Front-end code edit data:

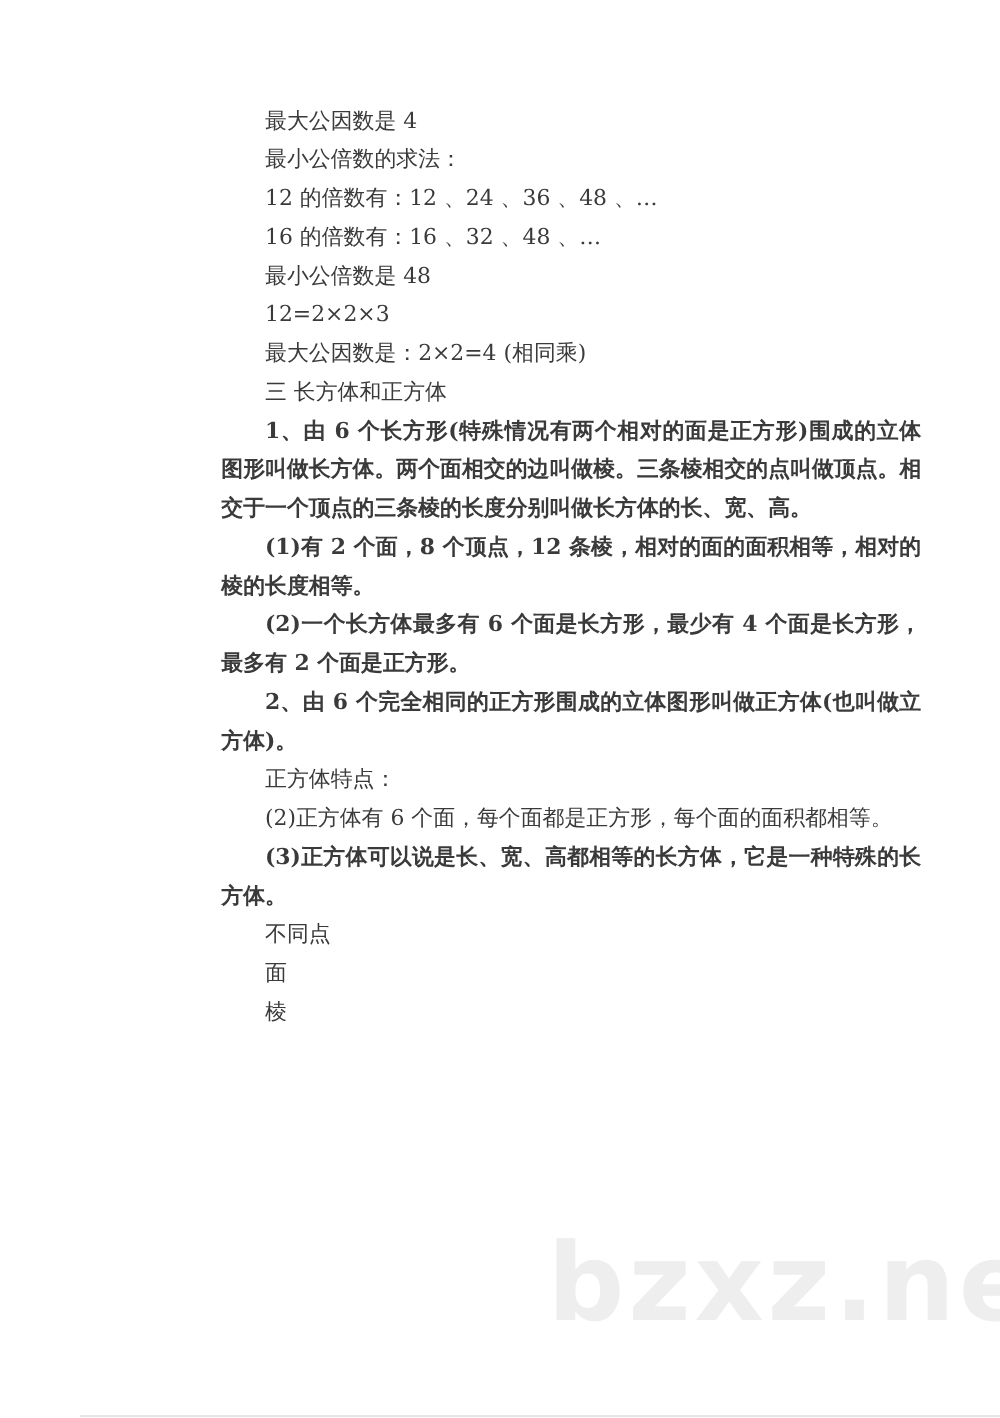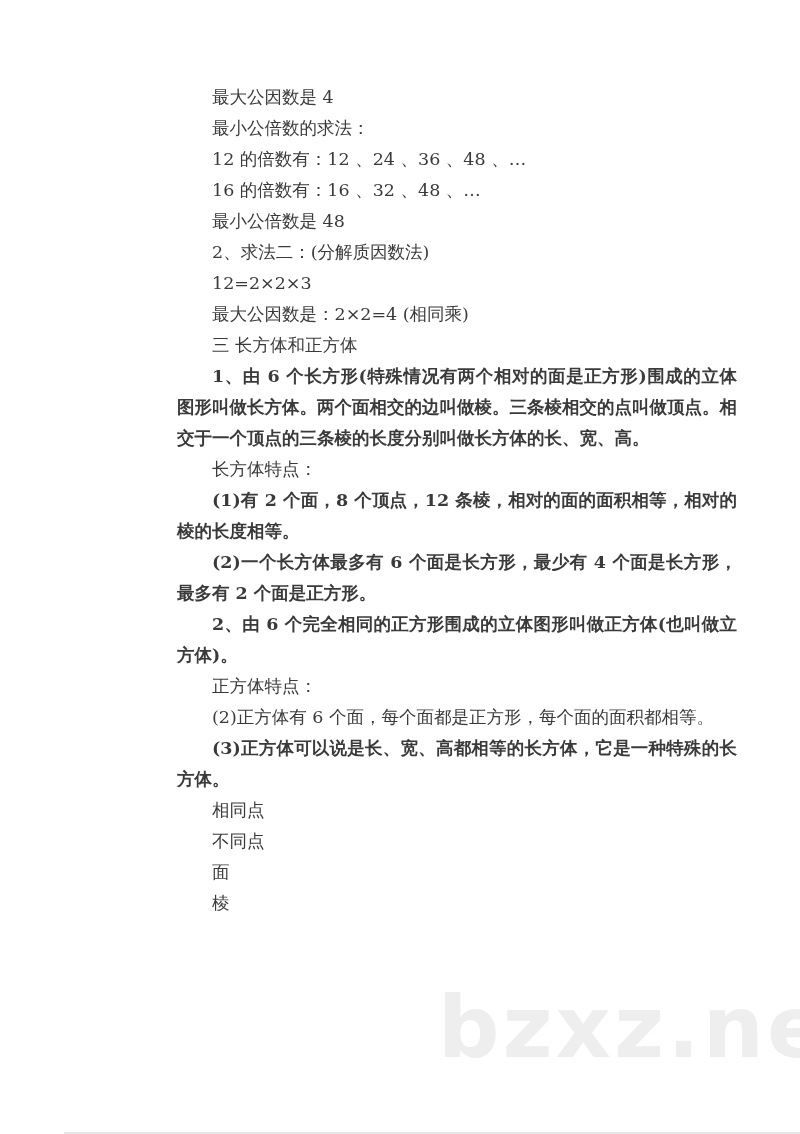--- a/index.html
+++ b/index.html
@@ -69,7 +69,6 @@
     <p class="line">12 的倍数有：12 、24 、36 、48 、…</p>
     <p class="line">16 的倍数有：16 、32 、48 、…</p>
     <p class="line">最小公倍数是 48</p>
-    <p class="line">2、求法二：(分解质因数法)</p>
     <p class="line">12=2×2×3</p>
     <p class="line">最大公因数是：2×2=4 (相同乘)</p>
     <p class="line">三 长方体和正方体</p>

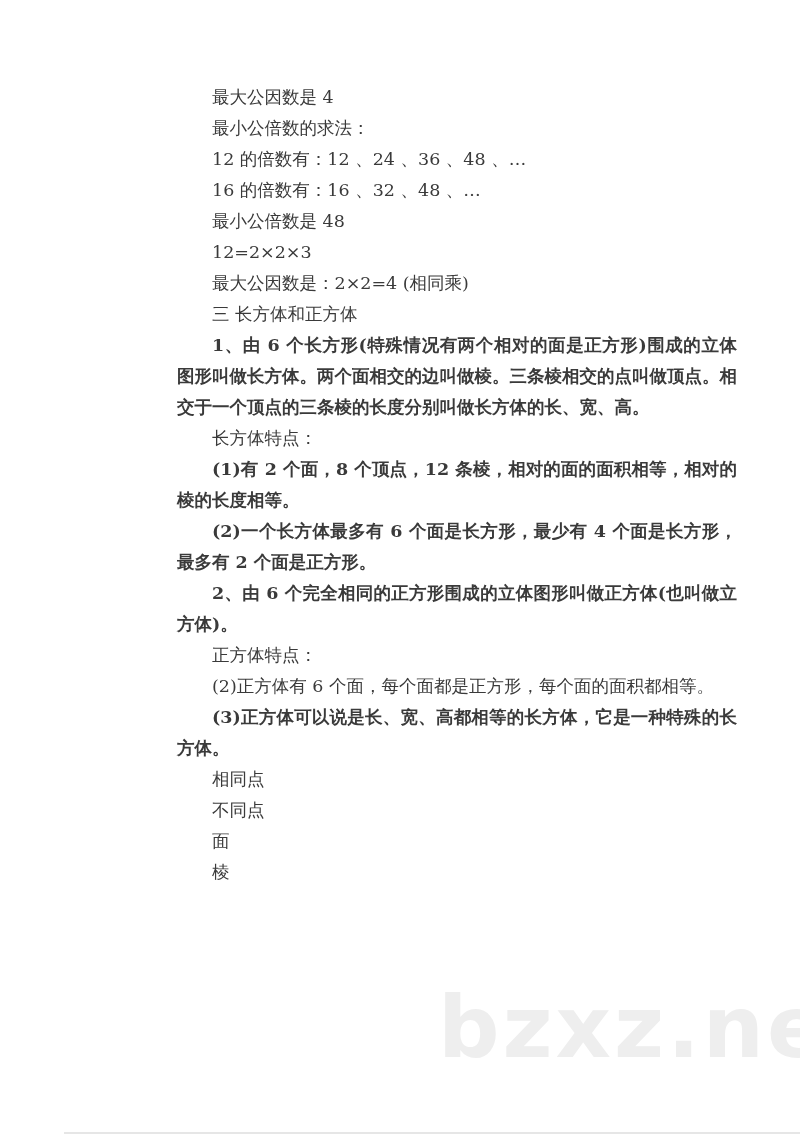--- a/index.html
+++ b/index.html
@@ -74,7 +74,6 @@
     <p class="line">三 长方体和正方体</p>
 
     <p class="para">1、由 6 个长方形(特殊情况有两个相对的面是正方形)围成的立体图形叫做长方体。两个面相交的边叫做棱。三条棱相交的点叫做顶点。相交于一个顶点的三条棱的长度分别叫做长方体的长、宽、高。</p>
-    <p class="line">长方体特点：</p>
     <p class="para">(1)有 2 个面，8 个顶点，12 条棱，相对的面的面积相等，相对的棱的长度相等。</p>
     <p class="para">(2)一个长方体最多有 6 个面是长方形，最少有 4 个面是长方形，最多有 2 个面是正方形。</p>
 

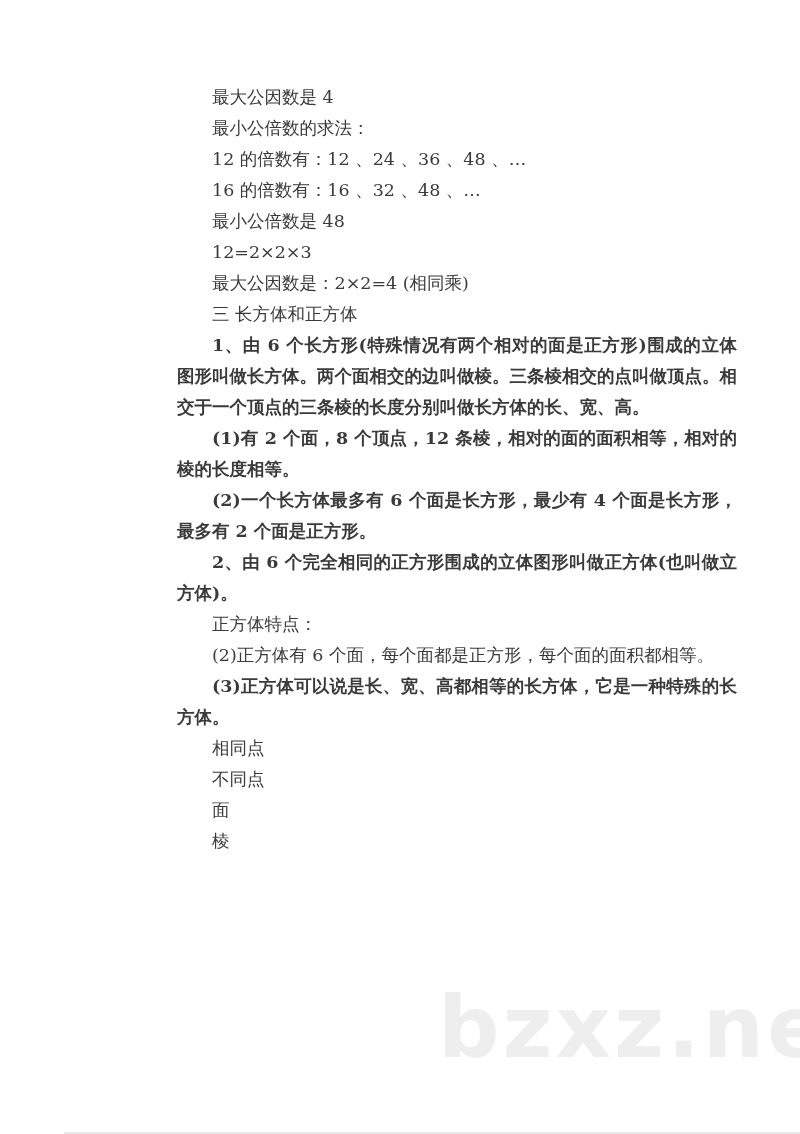--- a/index.html
+++ b/index.html
@@ -82,7 +82,6 @@
     <p class="line">(2)正方体有 6 个面，每个面都是正方形，每个面的面积都相等。</p>
     <p class="para">(3)正方体可以说是长、宽、高都相等的长方体，它是一种特殊的长方体。</p>
 
-    <p class="line">相同点</p>
     <p class="line">不同点</p>
     <p class="line">面</p>
     <p class="line">棱</p>

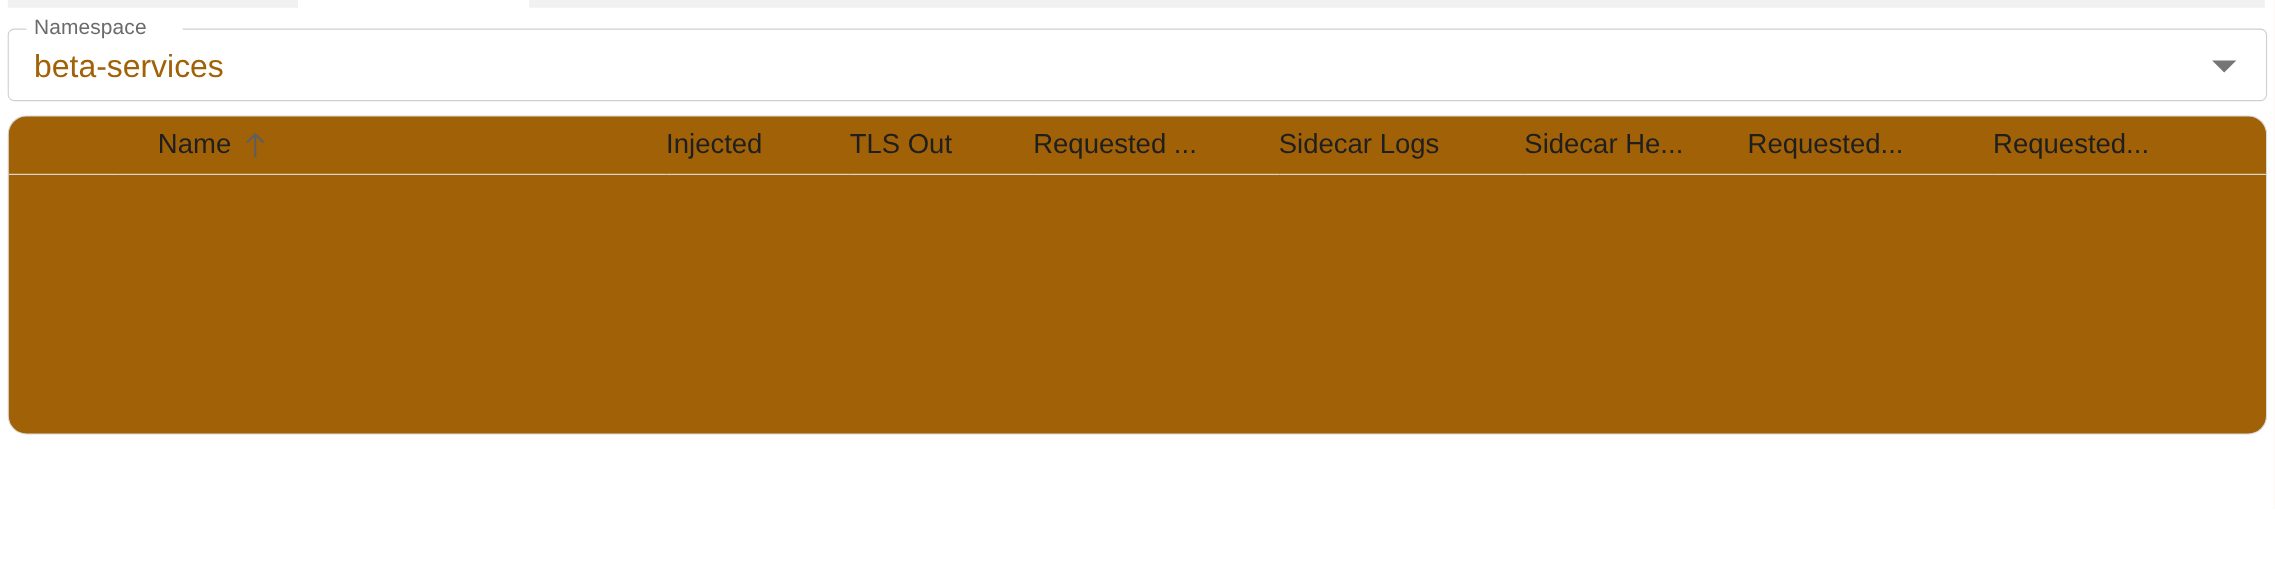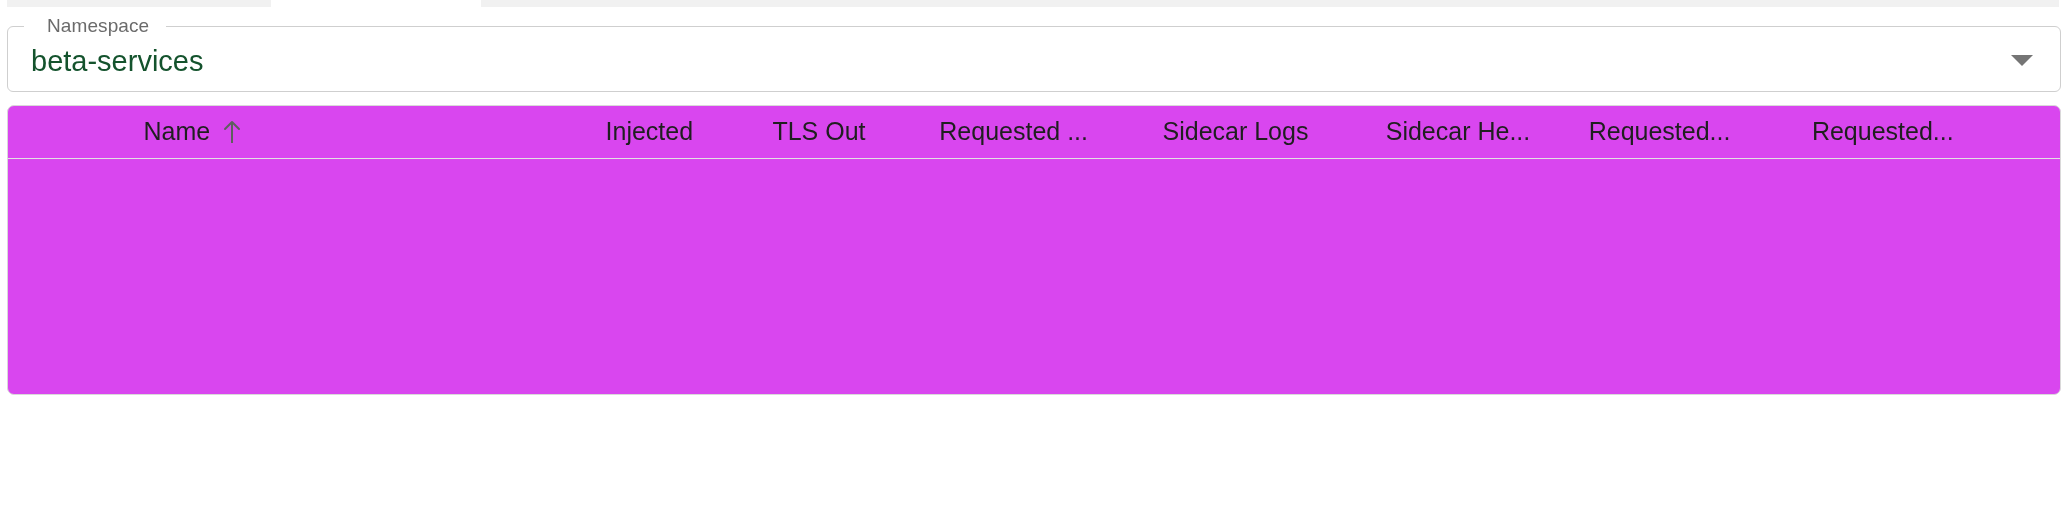--- a/index.html
+++ b/index.html
@@ -53,7 +53,7 @@
   }
   .ns-label {
     position: absolute;
-    left: 40px;
+    left: 24px;
     top: -11px;
     font-size: 19px;
     line-height: 22px;

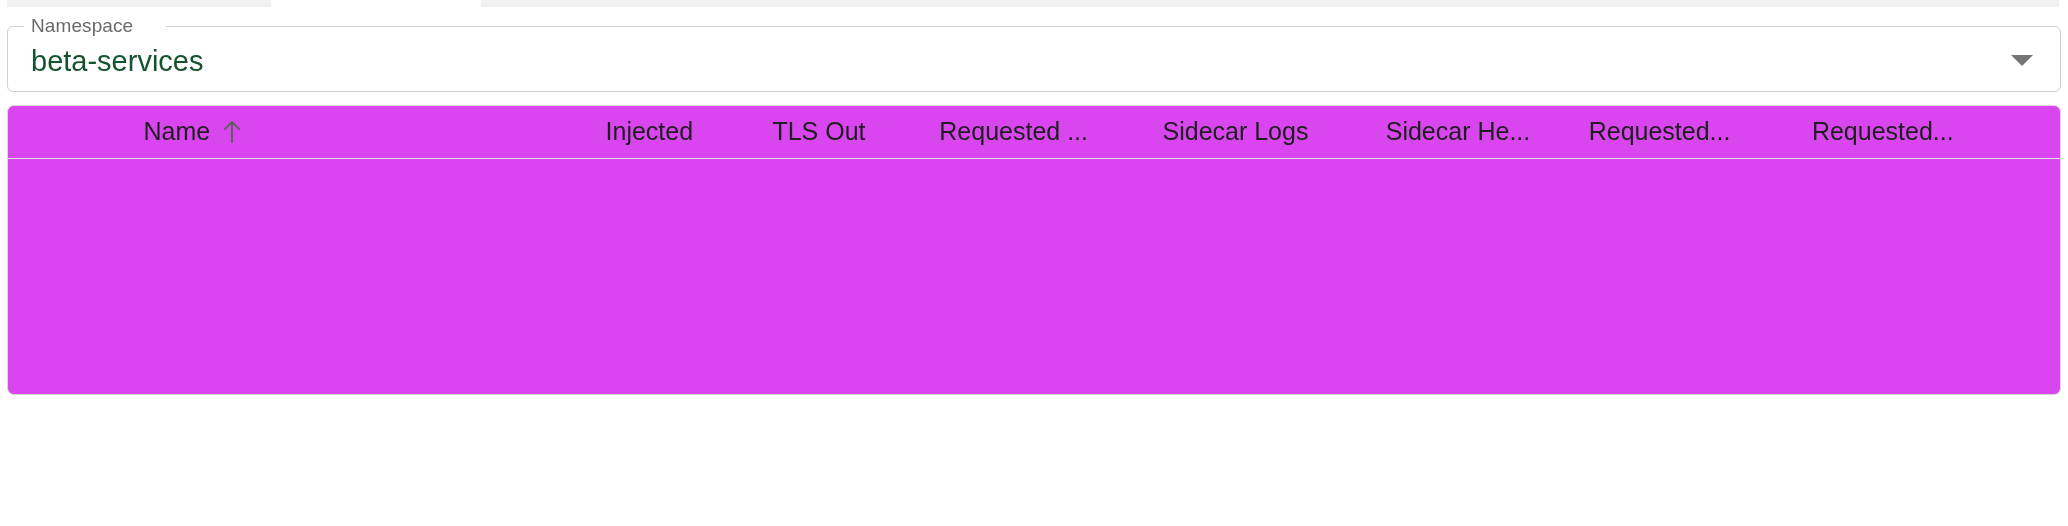--- a/index.html
+++ b/index.html
@@ -68,7 +68,7 @@
     top: 18px;
     font-size: 29px;
     line-height: 34px;
-    color: #14532d;
+    color: #a16207;
     white-space: nowrap;
   }
   .ns-arrow {

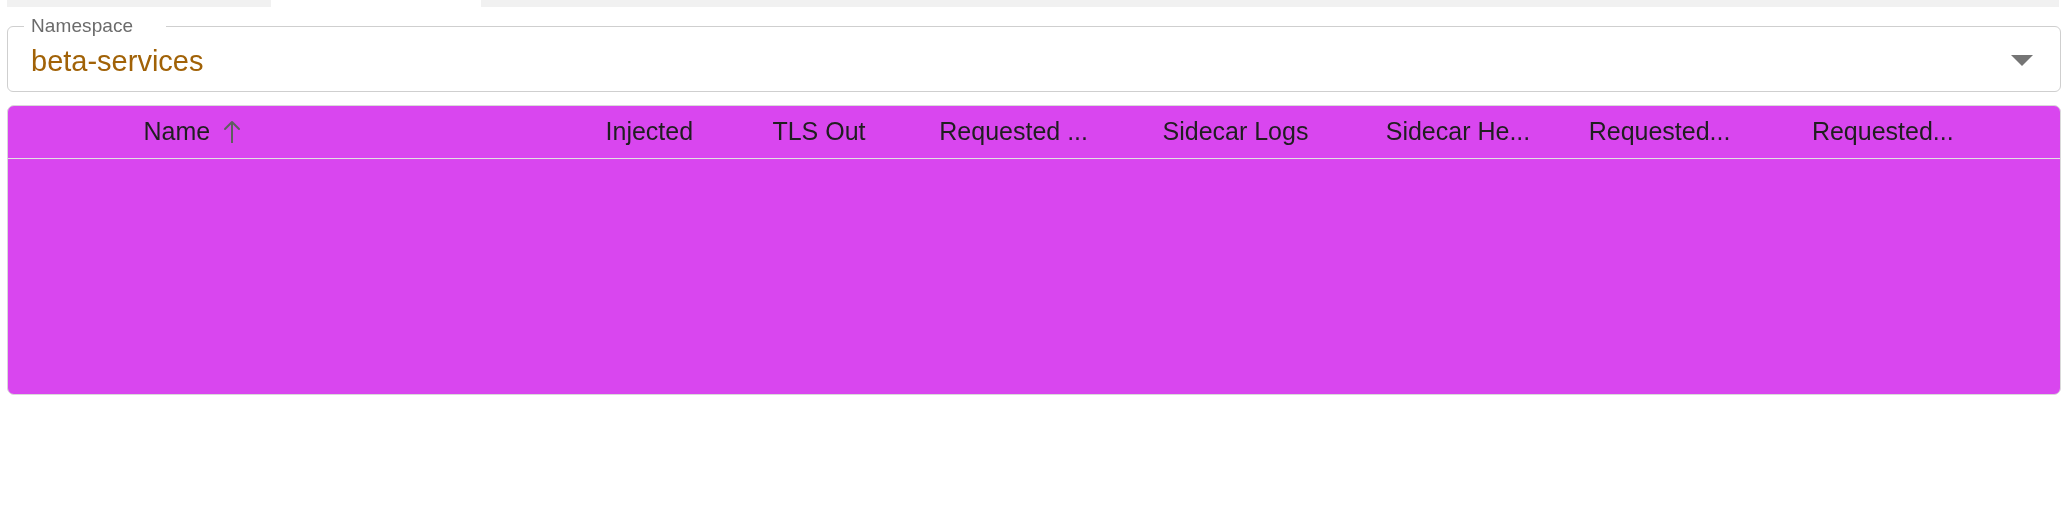--- a/index.html
+++ b/index.html
@@ -90,8 +90,8 @@
     width: 2054px;
     height: 290px;
     border: 1px solid #d9d9d9;
-    border-radius: 7px;
-    background: #d946ef;
+    border-radius: 17px;
+    background: #a16207;
     overflow: hidden;
   }
   table.grid {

What you are asked to do: Return each record above as it stands. Pictures stay out.

Response below:
--- a/index.html
+++ b/index.html
@@ -69,7 +69,6 @@
     <p class="line">12 的倍数有：12 、24 、36 、48 、…</p>
     <p class="line">16 的倍数有：16 、32 、48 、…</p>
     <p class="line">最小公倍数是 48</p>
-    <p class="line">2、求法二：(分解质因数法)</p>
     <p class="line">12=2×2×3</p>
     <p class="line">最大公因数是：2×2=4 (相同乘)</p>
     <p class="line">三 长方体和正方体</p>

--- a/index.html
+++ b/index.html
@@ -74,7 +74,6 @@
     <p class="line">三 长方体和正方体</p>
 
     <p class="para">1、由 6 个长方形(特殊情况有两个相对的面是正方形)围成的立体图形叫做长方体。两个面相交的边叫做棱。三条棱相交的点叫做顶点。相交于一个顶点的三条棱的长度分别叫做长方体的长、宽、高。</p>
-    <p class="line">长方体特点：</p>
     <p class="para">(1)有 2 个面，8 个顶点，12 条棱，相对的面的面积相等，相对的棱的长度相等。</p>
     <p class="para">(2)一个长方体最多有 6 个面是长方形，最少有 4 个面是长方形，最多有 2 个面是正方形。</p>
 

--- a/index.html
+++ b/index.html
@@ -82,7 +82,6 @@
     <p class="line">(2)正方体有 6 个面，每个面都是正方形，每个面的面积都相等。</p>
     <p class="para">(3)正方体可以说是长、宽、高都相等的长方体，它是一种特殊的长方体。</p>
 
-    <p class="line">相同点</p>
     <p class="line">不同点</p>
     <p class="line">面</p>
     <p class="line">棱</p>

--- a/index.html
+++ b/index.html
@@ -53,7 +53,7 @@
   }
   .ns-label {
     position: absolute;
-    left: 40px;
+    left: 24px;
     top: -11px;
     font-size: 19px;
     line-height: 22px;

--- a/index.html
+++ b/index.html
@@ -68,7 +68,7 @@
     top: 18px;
     font-size: 29px;
     line-height: 34px;
-    color: #14532d;
+    color: #a16207;
     white-space: nowrap;
   }
   .ns-arrow {

--- a/index.html
+++ b/index.html
@@ -90,8 +90,8 @@
     width: 2054px;
     height: 290px;
     border: 1px solid #d9d9d9;
-    border-radius: 7px;
-    background: #d946ef;
+    border-radius: 17px;
+    background: #a16207;
     overflow: hidden;
   }
   table.grid {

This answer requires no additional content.